[Stored data entries]
◆ ◆ ◆ ◆ ◆ ◆ ◆
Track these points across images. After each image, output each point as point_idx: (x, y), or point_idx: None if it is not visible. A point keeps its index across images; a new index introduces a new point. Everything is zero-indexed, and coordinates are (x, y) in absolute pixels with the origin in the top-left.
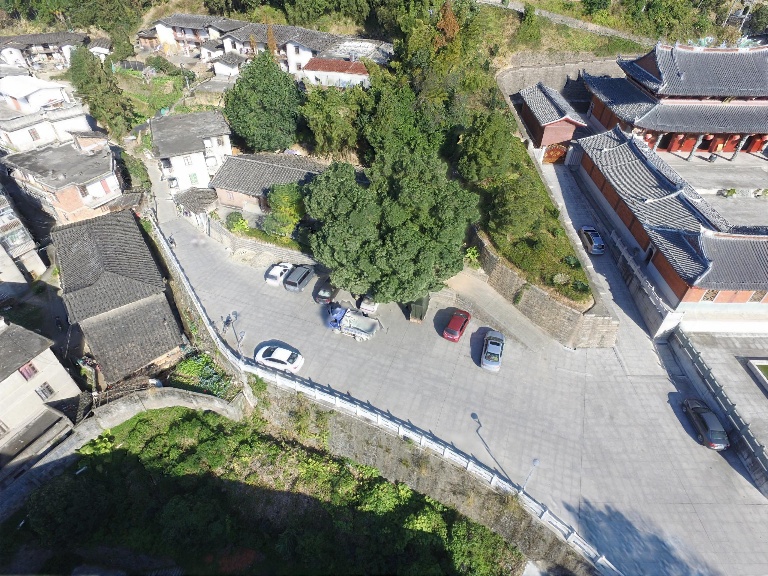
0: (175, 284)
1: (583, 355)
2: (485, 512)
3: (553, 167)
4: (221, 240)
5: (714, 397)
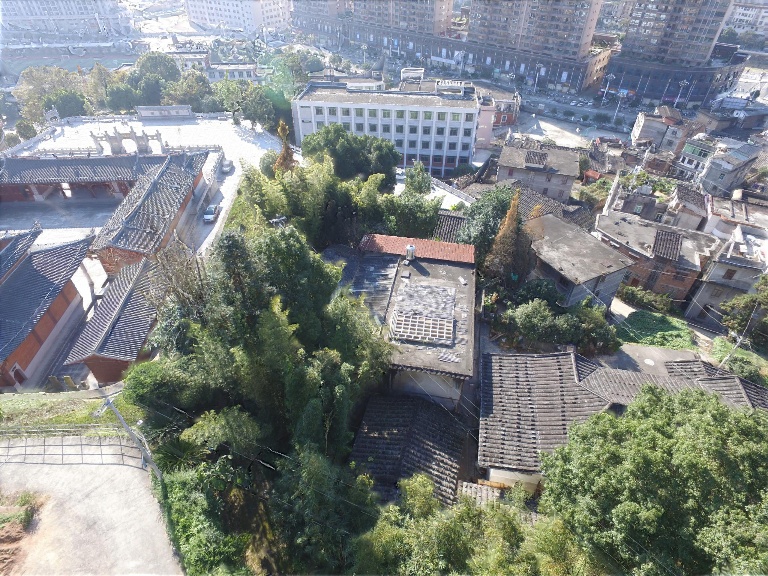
◆ ◆ ◆ ◆ ◆ ◆ ◆
→ The request
Please reproduce every one of the rows above word for word, leaving the pictures out.

→ Finished answer
Track these points across images. After each image, output each point as point_idx: (x, y), or point_idx: None if it is not visible. A point keeps its index across images; a new index introduces a new point. Everything is zero-indexed, and coordinates are (x, y) in absolute pixels with the origin in the top-left.
0: (175, 284)
1: (583, 355)
2: (485, 512)
3: (553, 167)
4: (221, 240)
5: (714, 397)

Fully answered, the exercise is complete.